* REQUIRED ACTION
Print all of the entries exactly, minus the pictures.

[Opening SOURCE RECORDS section]

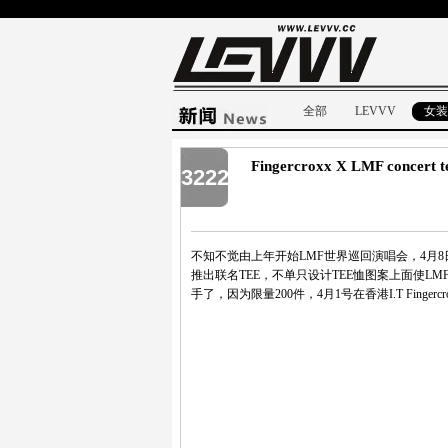
全部
LEVVV
女装
Fingercroxx X LMF concert t
3222
不知不觉由上年开始LMF世界巡回演唱会，4月8日在香
推出联名TEE，不单只设计TEE恤图案上面使L
手了，因为限量200件，4月1号在香港I.T Fingerc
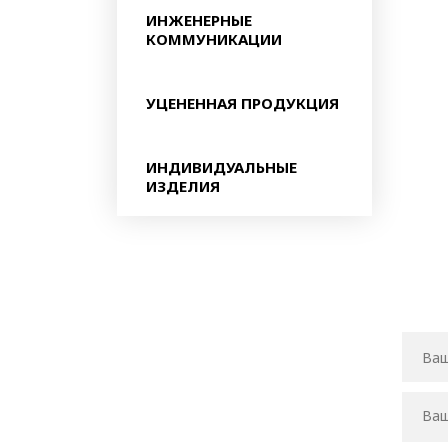
ИНЖЕНЕРНЫЕ
КОММУНИКАЦИИ
УЦЕНЕННАЯ ПРОДУКЦИЯ
ИНДИВИДУАЛЬНЫЕ
ИЗДЕЛИЯ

[Closing SOURCE RECORDS section]

* ANSWER SECTION
全部
LEVVV
女装
Fingercroxx X LMF concert t
3222
不知不觉由上年开始LMF世界巡回演唱会，4月8日在香
推出联名TEE，不单只设计TEE恤图案上面使L
手了，因为限量200件，4月1号在香港I.T Fingerc
ИНЖЕНЕРНЫЕ
КОММУНИКАЦИИ
УЦЕНЕННАЯ ПРОДУКЦИЯ
ИНДИВИДУАЛЬНЫЕ
ИЗДЕЛИЯ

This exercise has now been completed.